■ Supplied entries ■
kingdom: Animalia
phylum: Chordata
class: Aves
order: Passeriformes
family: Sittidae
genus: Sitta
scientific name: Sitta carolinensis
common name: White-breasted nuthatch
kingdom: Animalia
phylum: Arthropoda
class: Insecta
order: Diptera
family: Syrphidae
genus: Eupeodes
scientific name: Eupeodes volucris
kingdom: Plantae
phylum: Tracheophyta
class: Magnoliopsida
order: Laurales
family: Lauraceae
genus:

■ Direction ■
Rewrite the records above, changing every "scientific name" to "species" and leaving everything else as it is.

■ Output of the exercise ■
kingdom: Animalia
phylum: Chordata
class: Aves
order: Passeriformes
family: Sittidae
genus: Sitta
species: Sitta carolinensis
common name: White-breasted nuthatch
kingdom: Animalia
phylum: Arthropoda
class: Insecta
order: Diptera
family: Syrphidae
genus: Eupeodes
species: Eupeodes volucris
kingdom: Plantae
phylum: Tracheophyta
class: Magnoliopsida
order: Laurales
family: Lauraceae
genus:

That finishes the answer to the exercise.